我告訴了他我剛到雲陰:“我想和你談談。我到省城去出差,順道來看看你。”
張傑來了,他身後跟着一個女人。
“這是蔡淼。”他介紹道。我微微地朝她點了點頭。我當然認識她,她是王波參加我婚禮的時候帶到三江來的那個女人。
“走吧,我們找個地方坐坐。”我說,隨即吩咐車上的其他人隨便找一個地方休息一下。
張傑帶着我到了一家茶樓。蔡淼也跟着。我皺了皺眉。
“怎麼樣?現在王波的公司情況怎麼樣了?”坐下後我問道。
他嘆息着道:“他的很多資產都被凍結了。”
我看着他:“那你還在這裏幹什麼?你在這個地方對他的公司有什麼用處?”
“他的那個礦還開着。市裏面在上面去做了工作,因爲這個礦是雲陰的納稅大戶。市裏面不希望它停產。我必須得替王總管好它。哥,你不也在這個礦裏面有股份嗎?我也是在替你管呢。”他說道。
我沒有想到他會說出這樣的話來,我瞪了他一眼,怒道:“住口!”
他卻不以爲意地道:“哥,沒什麼的,蔡淼不是外人。”
我對他的話大爲驚訝:難道他與這個叫蔡淼的女人……
“小蔡,麻煩你出去一下,我有點私事想和張傑談談。”我對這個女人說道,儘量地讓自己的聲音溫和一些。
蔡淼的臉一紅,隨即走了出去。
“你和她什麼關係?”我問張傑。
“沒……沒什麼關係。”他諾諾地回答道。
我頓時明白了。我盯着他:“張傑,你這樣做很危險的你知不知道?你應該瞭解王波這個人吧?他可以不在乎金錢,也可以不在乎去坐牢,但是他絕對不允許他的女人被其他的男人佔有!雖然我不相信他是什麼黑社會頭目,但是他絕對與黑社會有着某種關聯。你以爲警察會無緣無故的抓他?”
“我沒有。我和蔡淼沒什麼的。”他回答道,但是聲音卻很無力。
“但願如此。
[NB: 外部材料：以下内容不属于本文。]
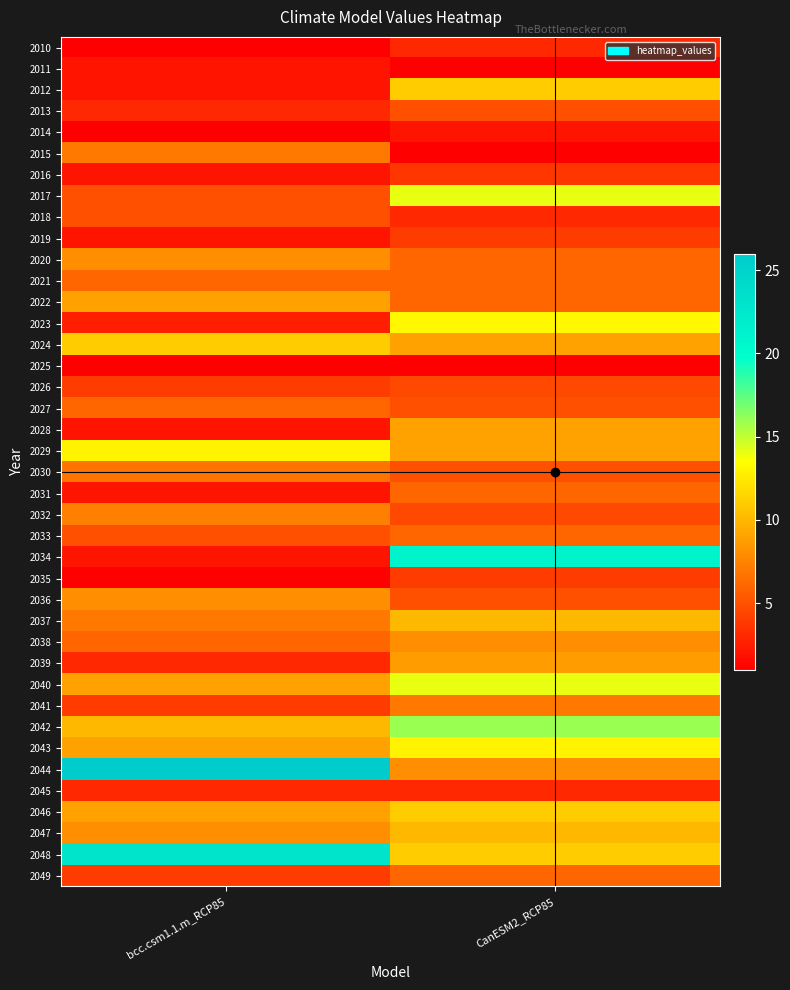

Reading left to right, what are all the values shown in this chart?

2010: bcc.csm1.1.m_RCP85=1.0	CanESM2_RCP85=3.0
2011: bcc.csm1.1.m_RCP85=2.0	CanESM2_RCP85=1.0
2012: bcc.csm1.1.m_RCP85=2.0	CanESM2_RCP85=11.0
2013: bcc.csm1.1.m_RCP85=3.0	CanESM2_RCP85=5.0
2014: bcc.csm1.1.m_RCP85=1.0	CanESM2_RCP85=2.0
2015: bcc.csm1.1.m_RCP85=7.0	CanESM2_RCP85=1.0
2016: bcc.csm1.1.m_RCP85=2.0	CanESM2_RCP85=3.7
2017: bcc.csm1.1.m_RCP85=5.0	CanESM2_RCP85=14.0
2018: bcc.csm1.1.m_RCP85=5.0	CanESM2_RCP85=3.0
2019: bcc.csm1.1.m_RCP85=2.0	CanESM2_RCP85=4.0
2020: bcc.csm1.1.m_RCP85=8.0	CanESM2_RCP85=6.0
2021: bcc.csm1.1.m_RCP85=6.0	CanESM2_RCP85=6.0
2022: bcc.csm1.1.m_RCP85=9.0	CanESM2_RCP85=6.0
2023: bcc.csm1.1.m_RCP85=2.5	CanESM2_RCP85=13.2
2024: bcc.csm1.1.m_RCP85=11.0	CanESM2_RCP85=9.0
2025: bcc.csm1.1.m_RCP85=1.0	CanESM2_RCP85=1.0
2026: bcc.csm1.1.m_RCP85=4.0	CanESM2_RCP85=4.7
2027: bcc.csm1.1.m_RCP85=6.0	CanESM2_RCP85=5.0
2028: bcc.csm1.1.m_RCP85=2.0	CanESM2_RCP85=9.0
2029: bcc.csm1.1.m_RCP85=13.0	CanESM2_RCP85=9.0
2030: bcc.csm1.1.m_RCP85=6.7	CanESM2_RCP85=5.0
2031: bcc.csm1.1.m_RCP85=2.0	CanESM2_RCP85=6.0
2032: bcc.csm1.1.m_RCP85=7.3	CanESM2_RCP85=4.7
2033: bcc.csm1.1.m_RCP85=5.0	CanESM2_RCP85=6.0
2034: bcc.csm1.1.m_RCP85=2.0	CanESM2_RCP85=21.0
2035: bcc.csm1.1.m_RCP85=1.0	CanESM2_RCP85=4.0
2036: bcc.csm1.1.m_RCP85=8.0	CanESM2_RCP85=5.0
2037: bcc.csm1.1.m_RCP85=7.0	CanESM2_RCP85=10.0
2038: bcc.csm1.1.m_RCP85=6.0	CanESM2_RCP85=8.0
2039: bcc.csm1.1.m_RCP85=3.0	CanESM2_RCP85=8.7
2040: bcc.csm1.1.m_RCP85=9.0	CanESM2_RCP85=14.0
2041: bcc.csm1.1.m_RCP85=4.0	CanESM2_RCP85=7.0
2042: bcc.csm1.1.m_RCP85=10.0	CanESM2_RCP85=16.0
2043: bcc.csm1.1.m_RCP85=9.0	CanESM2_RCP85=13.0
2044: bcc.csm1.1.m_RCP85=26.0	CanESM2_RCP85=8.0
2045: bcc.csm1.1.m_RCP85=3.0	CanESM2_RCP85=3.0
2046: bcc.csm1.1.m_RCP85=9.0	CanESM2_RCP85=11.0
2047: bcc.csm1.1.m_RCP85=8.0	CanESM2_RCP85=10.0
2048: bcc.csm1.1.m_RCP85=23.0	CanESM2_RCP85=11.0
2049: bcc.csm1.1.m_RCP85=4.0	CanESM2_RCP85=6.0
”我嘆道,“張傑,你還年輕,好女人多的是,你爲什麼就想不明白這件事情呢?”
“哥,我知道了。”他低下了頭。
我看着他,溫和地道:“你儘快離開這個地方吧,我和你姐會給你一些錢,你可以自己去做生意。”
“不!”他忽然抬起了頭來,“哥,我現在真的和蔡淼沒有什麼關係。王總對我那麼好,我必須要替他管好公司的事情!”
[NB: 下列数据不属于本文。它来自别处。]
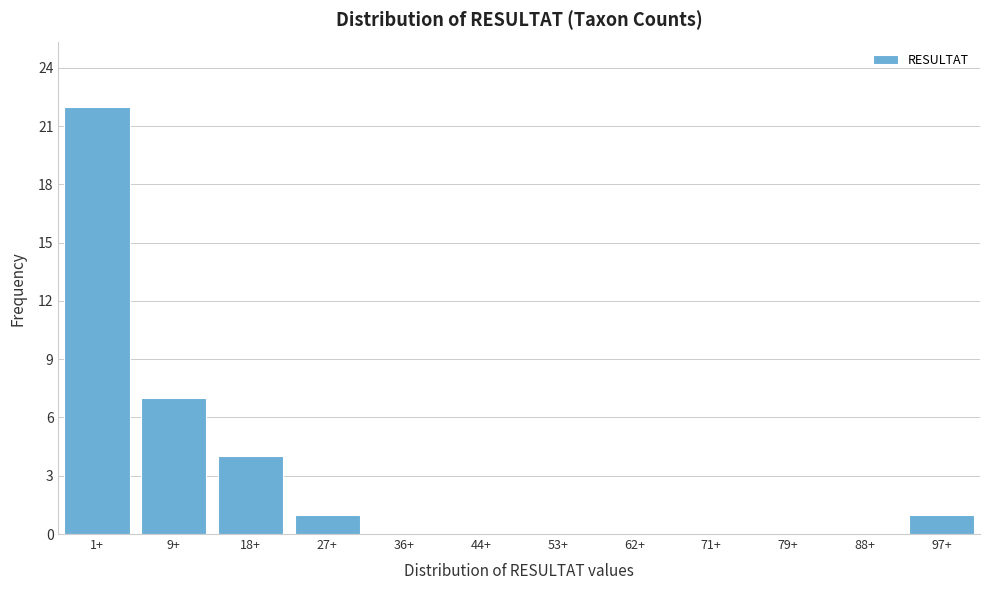

Reading left to right, list all the values displayed in this chart.

1+=22	9+=7	18+=4	27+=1	36+=0	44+=0	53+=0	62+=0	71+=0	79+=0	88+=0	97+=1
我看着他,不住地嘆息:“張傑啊,王波的那個礦今後還是不是他的都難說呢。你趕快醒悟吧,你姐現在擔心你得不得了。還有就是那個蔡淼,我看得出來,她對你很有好感。時間一長我擔心你們真的會出什麼事情。”
“哥,不會的。你放心好啦。”他忽然堅毅地對我說道。
我毫無辦法,只好問他道:“你現在有什麼困難嗎?”
“沒有。”他搖頭。
從茶樓出來後我即刻給晶晶打了一個電話,但是她卻沒有接。我估計她可能正在上手術。於是便給她發了一則短信:張傑很好。不用擔心。
我心裏更加地堅定了想辦法去讓王波出來的念頭。
在到省城的路上,我給趙倩打了一個電話。我這是沒有辦法的辦法。
“最近還好吧?”我問她。
“海亮哥,是你啊?我好久沒有聽到你的聲音了!我很好!你在什麼地方呢?”聽上去她非常的高興。
“我正在來省城的路上。”我回答說,“我有一件事情想麻煩你一下。”
“海亮哥,你怎麼對我這麼客氣了啊?你是不是不想認我這個妹妹了?”她頓時不悅起來。
“不是。”我急忙說道,“我這次到省城來有一件非常重要的公事要辦。我想約楊校長出來喫一頓飯,請你幫我約一下他。可以嗎?”
“好吧,我馬上問問。”她應道。
“請你告訴他,我們三江準備進行舊城改造,我們想請他們學校去給我們做規劃、設計。你一定要給他說清楚,這樣他纔好準備。”我吩咐道。